◆ Extract provided:

************

Posted on 05/02/2024 12:52:24 AM PDT by billorites

The ceremonial first pitch is an honor usually bestowed upon a certain class of celebrity. But when the Arizona Diamondbacks were set to start their game against the Los Angeles Dodgers on Tuesday, after a lengthy delay, they didn’t trot out a famous musician or a beloved retired player to lob the ball in the direction of home plate.

Instead, the man standing on the mound was dressed in the full ballooning arms and flapping headgear of a beekeeping suit. That’s because Matt Hilton, a Blue Sky Pest Control manager in Phoenix, was the only reason baseball could be played at Chase Field that night at all.

The trouble began shortly before the contest’s scheduled start time of 6:40 p.m., when a swarm of bees buzzed in a mass at the top edge of the protective netting behind home plate. It was an insect infestation straight out of the infamous playoff game in Cleveland in 2007, when a horde of Lake Erie midges attacked New York Yankees pitcher Joba Chamberlain.

Only this one had the potential to be much more painful.

************

◆ Actions to take:
(a) Answer these questions using the bee-swarm article:
(i) Which team were the Arizona Diamondbacks scheduled to play?
(ii) What is Matt Hilton's job?
(iii) What was the game's scheduled start time?
(b) According to the bee-swarm article, why did Matt Hilton throw the ceremonial first pitch instead of a celebrity?
(c) Print everything in the bee-swarm article from "The trouble began" down to "much more painful.".

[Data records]
************

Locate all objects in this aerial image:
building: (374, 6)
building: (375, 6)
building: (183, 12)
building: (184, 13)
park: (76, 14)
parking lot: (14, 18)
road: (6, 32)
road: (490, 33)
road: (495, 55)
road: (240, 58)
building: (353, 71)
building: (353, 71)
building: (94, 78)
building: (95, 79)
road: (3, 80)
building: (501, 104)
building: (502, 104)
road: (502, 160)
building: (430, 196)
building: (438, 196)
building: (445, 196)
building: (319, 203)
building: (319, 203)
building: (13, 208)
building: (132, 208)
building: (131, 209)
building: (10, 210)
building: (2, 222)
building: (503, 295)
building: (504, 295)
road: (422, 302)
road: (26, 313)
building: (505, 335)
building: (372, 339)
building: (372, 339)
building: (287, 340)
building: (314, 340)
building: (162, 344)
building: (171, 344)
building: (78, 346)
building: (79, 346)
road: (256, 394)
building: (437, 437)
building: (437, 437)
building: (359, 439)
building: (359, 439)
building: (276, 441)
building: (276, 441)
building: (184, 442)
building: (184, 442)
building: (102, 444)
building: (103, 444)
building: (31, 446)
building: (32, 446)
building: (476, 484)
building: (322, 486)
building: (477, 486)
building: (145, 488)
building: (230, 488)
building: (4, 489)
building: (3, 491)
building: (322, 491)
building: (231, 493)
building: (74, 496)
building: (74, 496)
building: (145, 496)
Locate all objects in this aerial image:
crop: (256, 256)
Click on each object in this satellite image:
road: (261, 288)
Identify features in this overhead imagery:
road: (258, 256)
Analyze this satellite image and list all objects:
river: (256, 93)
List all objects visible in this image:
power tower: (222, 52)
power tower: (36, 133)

************

◆ Full solutions:
(a)
(i) The Los Angeles Dodgers.
(ii) He is a Blue Sky Pest Control manager in Phoenix.
(iii) 6:40 p.m.

(b) Hilton threw the pitch because he was the only reason baseball could be played at Chase Field that night. A swarm of bees had massed at the top edge of the protective netting behind home plate shortly before the scheduled start.

(c)
The trouble began shortly before the contest’s scheduled start time of 6:40 p.m., when a swarm of bees buzzed in a mass at the top edge of the protective netting behind home plate. It was an insect infestation straight out of the infamous playoff game in Cleveland in 2007, when a horde of Lake Erie midges attacked New York Yankees pitcher Joba Chamberlain.

Only this one had the potential to be much more painful.